Vera Lynn's most famous song remains "We'll Meet Again", recorded in 1939.
Its appeal to love and stoicism - "Keep smiling through/Just like you always do/ Till the blue skies/Drive the black clouds far away" - made it the perfect war-time anthem.
It contributed enormously to her popularity, even though the song itself came to be much parodied and derided in the post-war years.
But it found favour again this year when Queen Elizabeth II, in a rare public address to the nation, urged Britons to remain strong during the coronavirus lockdown.
"We should take comfort that while we may have more still to endure, better days will return: we will be with our friends again; we will be with our families again; we will meet again," the monarch said.
Child star
Vera Lynn was born in London's East End on March 20, 1917 as Vera Margaret Welch.

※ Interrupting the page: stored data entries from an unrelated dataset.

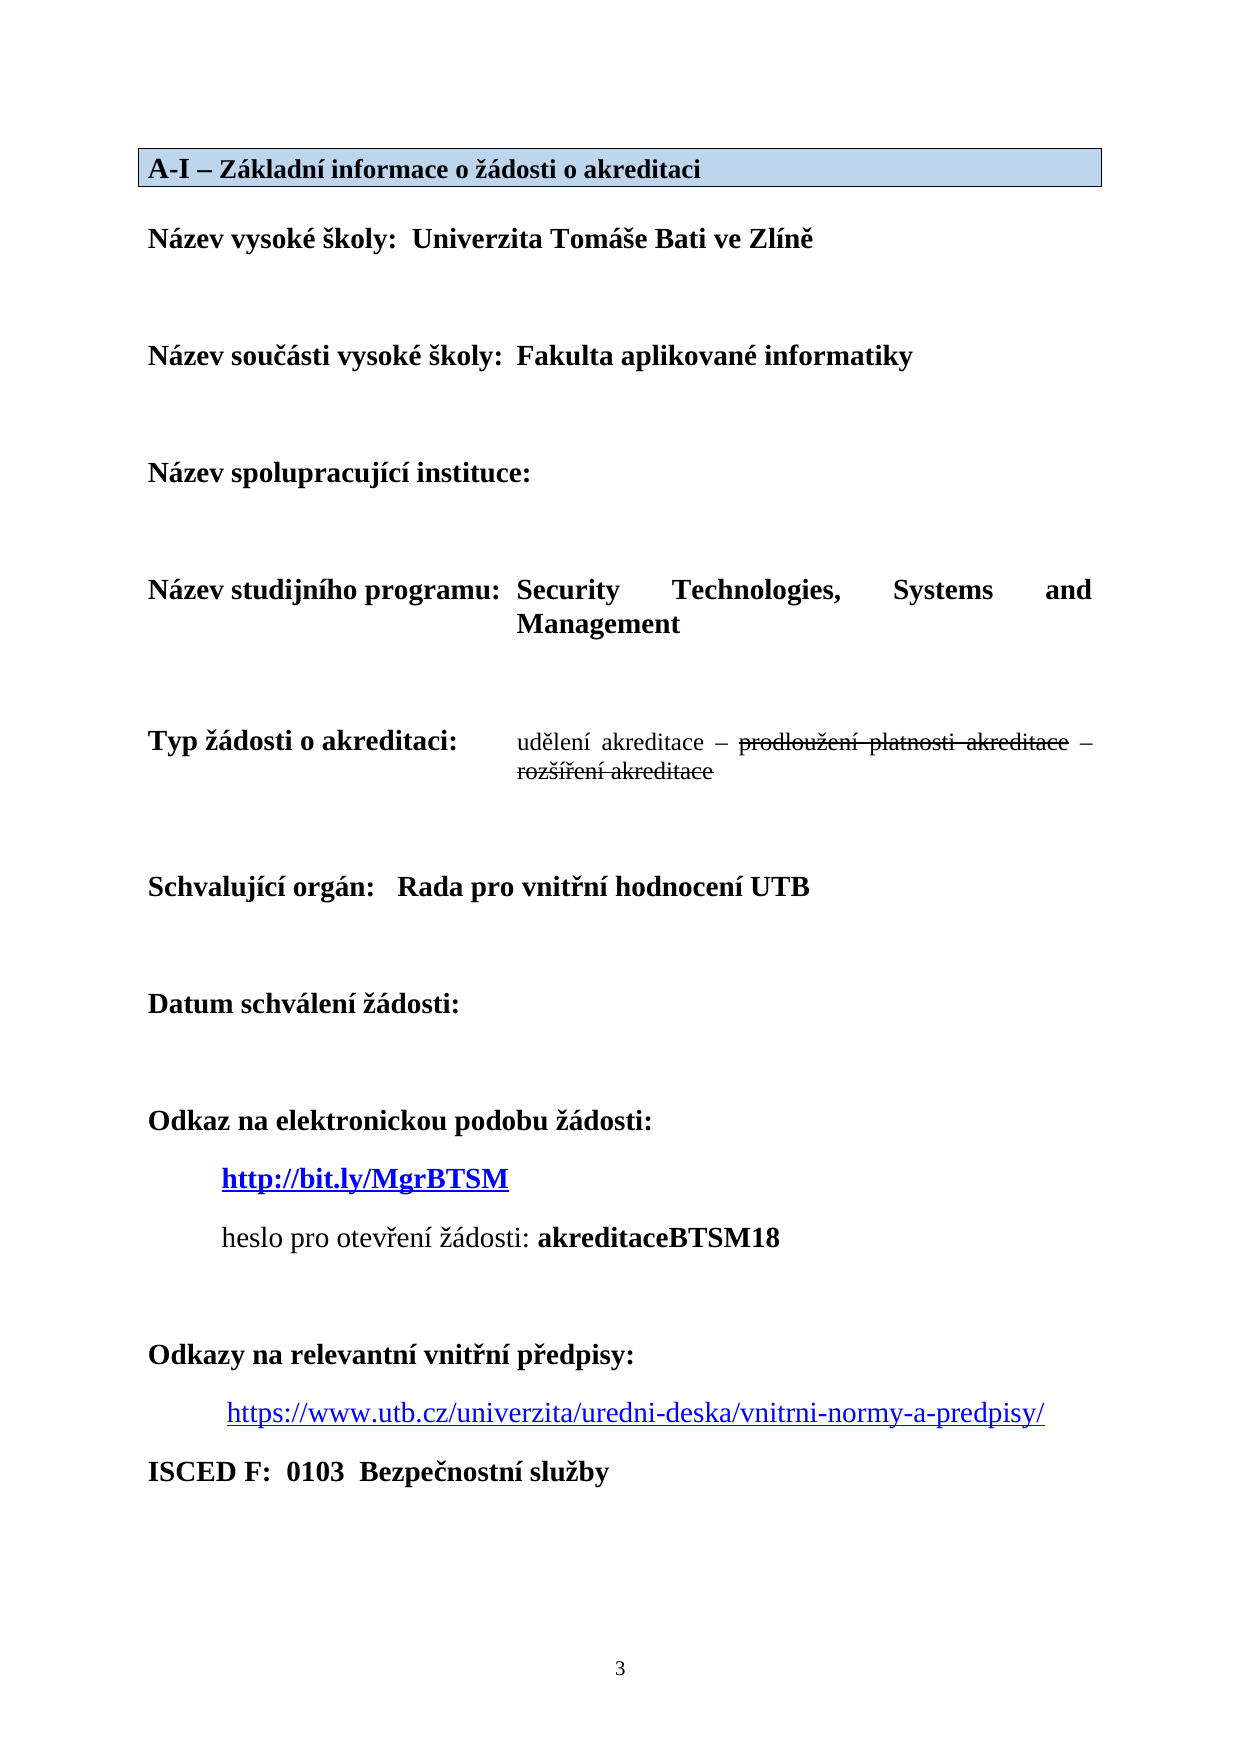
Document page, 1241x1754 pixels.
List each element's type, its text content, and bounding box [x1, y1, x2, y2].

text Odkaz na elektronickou podobu žádosti: [148, 1103, 1093, 1136]
text Název součásti vysoké školy: Fakulta aplikované informatiky [148, 338, 1093, 372]
text http://bit.ly/MgrBTSM [148, 1161, 1093, 1195]
text Název spolupracující instituce: [148, 455, 1093, 489]
text Název studijního programu: Security Technologies, Systems and Management [148, 572, 1093, 639]
text ISCED F: 0103 Bezpečnostní služby [148, 1454, 1093, 1488]
text Typ žádosti o akreditaci: udělení akreditace – prodloužení platnosti akreditace – rozšíření akreditace [148, 723, 1093, 785]
text heslo pro otevření žádosti: akreditaceBTSM18 [148, 1220, 1093, 1253]
text Odkazy na relevantní vnitřní předpisy: [148, 1337, 1093, 1371]
text Schvalující orgán: Rada pro vnitřní hodnocení UTB [148, 869, 1093, 902]
text A-I – Základní informace o žádosti o akreditaci [139, 149, 1101, 186]
text Datum schválení žádosti: [148, 986, 1093, 1019]
text https://www.utb.cz/univerzita/uredni-deska/vnitrni-normy-a-predpisy/ [148, 1396, 1093, 1429]
text Název vysoké školy: Univerzita Tomáše Bati ve Zlíně [148, 221, 1093, 254]
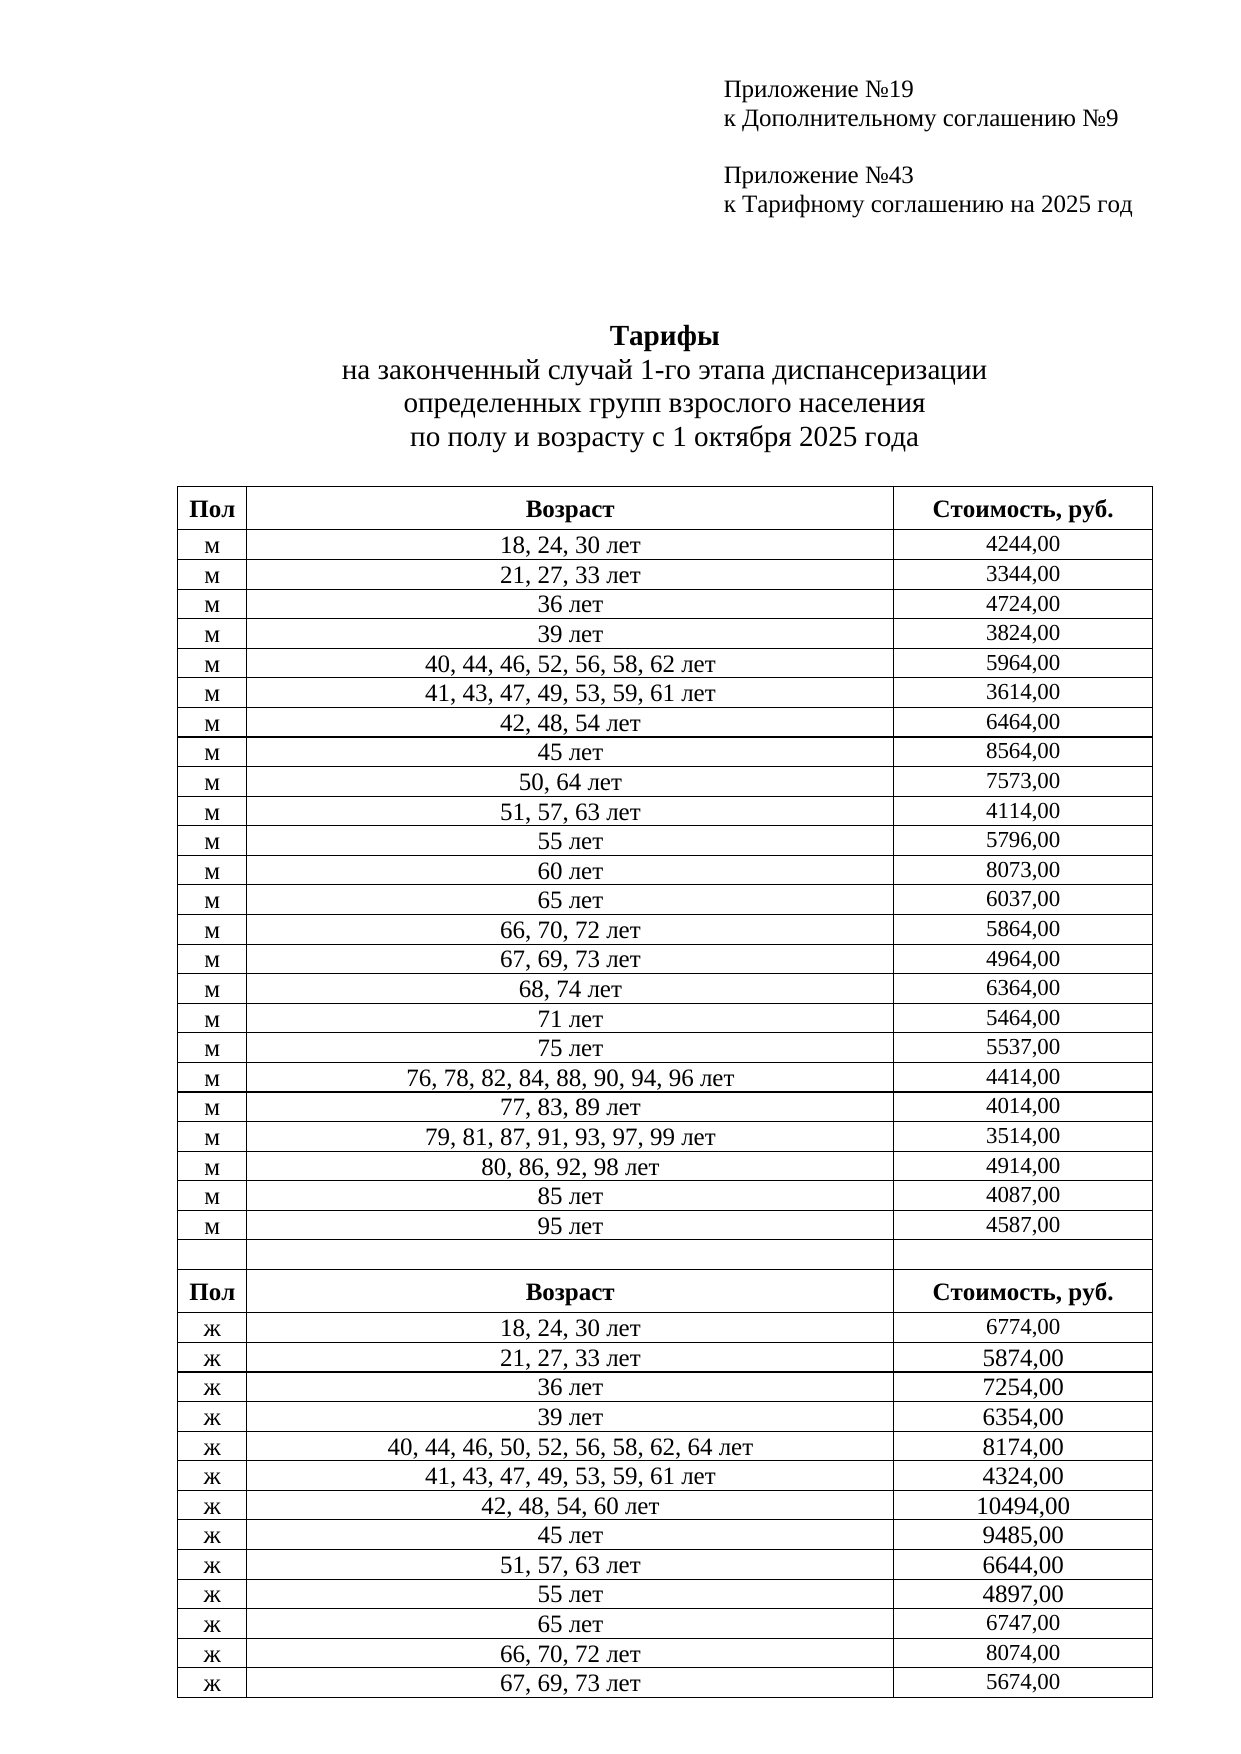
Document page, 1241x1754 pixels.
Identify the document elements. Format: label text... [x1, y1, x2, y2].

table_cell м [178, 1093, 246, 1121]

She began singing in local clubs at age seven and joined a child dance troupe, Madame Harris' Kracker Cabaret Kids, at 11.
By 15, she was a teenage sensation as a vocalist with the Howard Baker Orchestra.
She adopted her grandmother's maiden name Lynn as her stage name, making her first radio broadcast in 1935 with the Joe Loss Orchestra.
She worked with another of the great names of the pre-war period, Ambrose, whose clarinettist and tenor sax player, Harry Lewis, she was to marry.
The couple had one child, a daughter.
In war-time, Vera Lynn came into her own, hosting a BBC radio programme, "Sincerely Yours", appearing in a forces stage revue, and making three films.
She also toured Burma - today's Myanmar and the site of major battles - in 1944.
Lynn gave up singing after the war but was persuaded out of retirement in 1947 and began a whole new international career, with appearances in the United States in 1948.
She became the first British artiste to have a US number one with "Auf Wiedersehen, Sweetheart", her most successful record, in 1952.
Retirement and nostalgia
Vera Lynn's career foundered in the rock and roll era and she cut back on public appearances but she was made a Dame of the British Empire in 1976.
For decades, she was a beloved figure at celebrations to mark the anniversaries of the June 6, 1944, D-Day landings in France or VE Day, the end of the war in Europe on May 8, 1945.
She made her last known public performance in 1995, singing outside Buckingham Palace at the golden jubilee celebrations for VE Day, but remained a vocal champion of military veterans.
In 2009, at the age of 92, she became the oldest living artist to make it to No 1 on the British album charts, with a greatest hits compilation outselling the Arctic Monkeys.
She published an autobiography the same year, "Some Sunny Day", and threw her support behind a website recording social history, "The Times of My Life".
Lynn was also a spokesman for children with cerebral palsy, founding a charity in 2001.